Twolefthands. That's sad Sad I know if also struggle with a relationship with my step children if we only had them 4 nights a month. Can't you have them more?

Petal02 · 10/01/2014 11:38

No – they are both teenagers but are still so wedded to the rota that it’s just not a normal family situation and I don’t consider them as part of the family. IMO family members are integrated in the family values, joining in family events, and seeing family as family regardless of the date in the calendar. To the DSSs, we are clearly dates in the calendar

I can totally relate to this, as it was just the same in our household until DSS went away to Uni. The rota was far more important than any family life/activities/occasions, even to the point that DSS used to visit us when we were out, just to ensure rota compliance. That is NOT normal family behaviour. Can you imagine me visiting my Granny, knowing she’ll be out, just so that I could say I’d spent ‘x’ amount of hours with her this week??????

ShesYourDaughter · 10/01/2014 12:15

I think my dsc's think they're only a family when they're at their dads.

He does all the fun stuff, no rules, and has the large extended family and all the events to go to.

We do doctor, dentist, homework, parents evenings, exam revision, relationship counselling etc.

Maybe when they're older they'll see us as the family 'rock' and dad as the family entertainer.

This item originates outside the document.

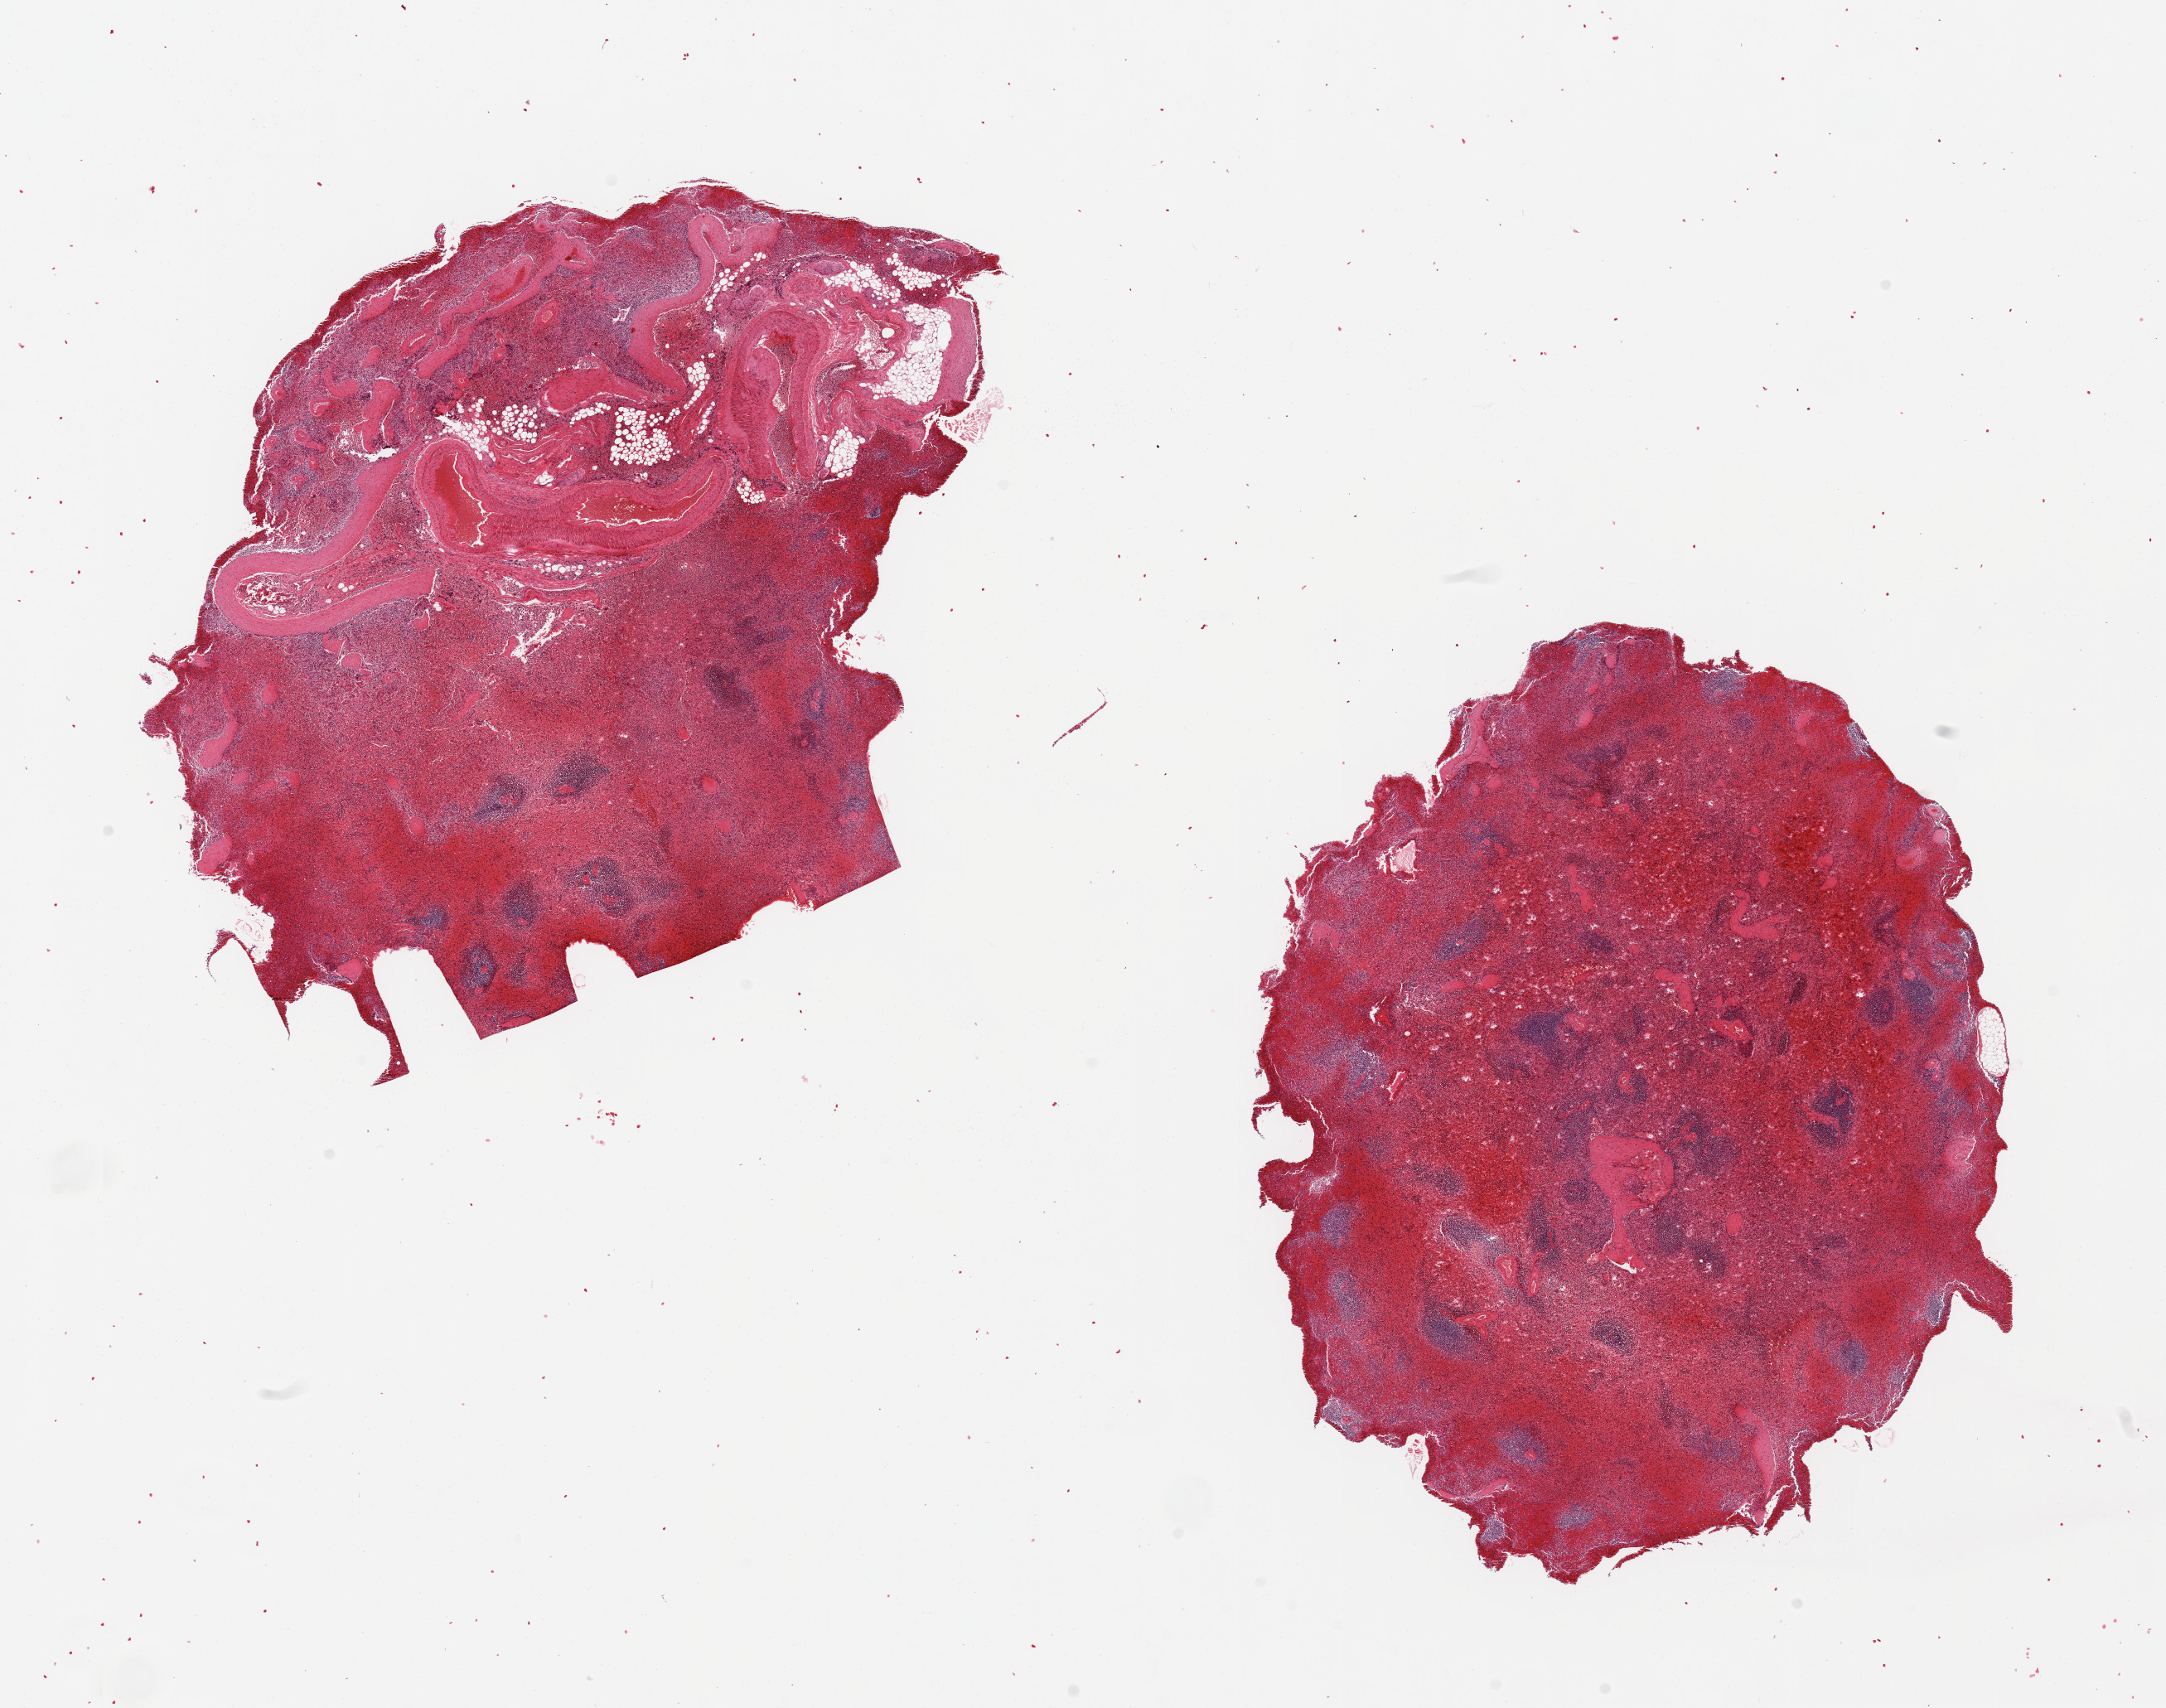
Whole-slide image, haematoxylin and eosin stain, brightfield, a low-resolution overview of the entire scanned area, about 20.7 x 16.3 mm, PAXgene-fixed, paraffin-embedded tissue, target tissue: spleen, donor tissue sample. Donor sex: female.
Reviewer comment on this tissue sample: 2 pieces; congestion, one with large vessle and internal fat up to 30%.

It's hard when everything that happens at his is a bundle of laughs. Last week he fell asleep at the wheel on the way back from skiing and veered into the oncoming lane, kids older cousin grabbed the steering wheel. The kids think this is hilarious.

Eliza22 · 10/01/2014 17:28

Shock Christ! ShesYour that's dreadful.

LyndaCartersBigPants · 10/01/2014 17:49

DP and I don't live together, I usually spend one day a week with his kids (& mine) and he spends an extra 2-3 evenings with mine.

When we all went on holiday last year people would stare at us and say "5 children?! Are they all yours?" and it always made me smile that DP said "yes, we've been busy" rather than explain which ones belonged to whom.

I made him a gift for Xmas with all of our names on it. I was a little bit sensitive that his ex might find it odd having my name and her kids' names all muddled up together, but we feel like a big family even though we're not always together.

I wrote my dn a birthday card today signed from all 7 of us.

So I suppose yes although I'm enjoying a totally kid free night tonight, hooray!

LyndaCartersBigPants · 10/01/2014 17:50

And our DDs have called each other sisters since the first few times they met!